*An excerpt from a data file*
<<<<
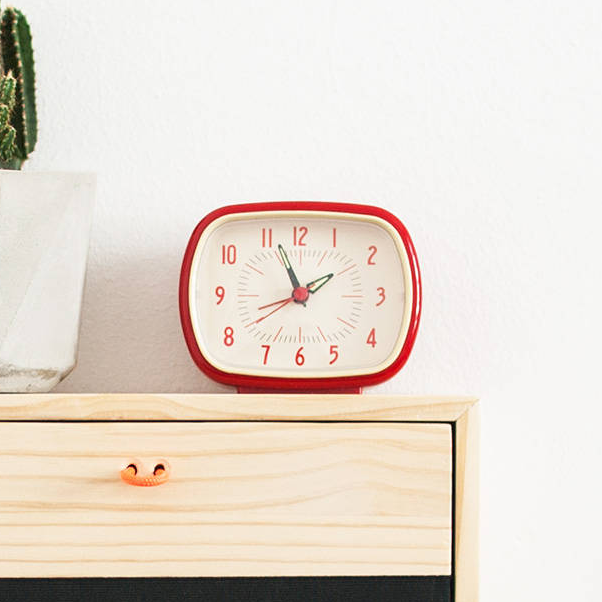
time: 1:56
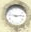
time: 2:46
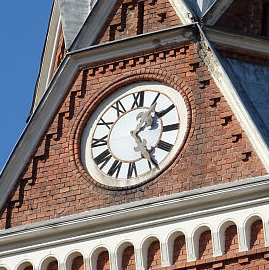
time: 1:24
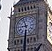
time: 8:56
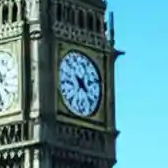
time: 4:12
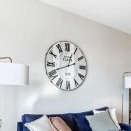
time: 12:41
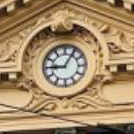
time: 9:05
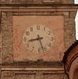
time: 8:27
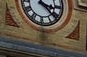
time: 3:22
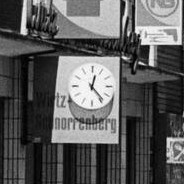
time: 12:23
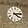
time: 4:13
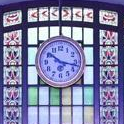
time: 10:17
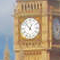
>>>>
*What you should do*
Copy every line of the entries above word for word, omitting the pictures.

*Answer below*
time: 1:56
time: 2:46
time: 1:24
time: 8:56
time: 4:12
time: 12:41
time: 9:05
time: 8:27
time: 3:22
time: 12:23
time: 4:13
time: 10:17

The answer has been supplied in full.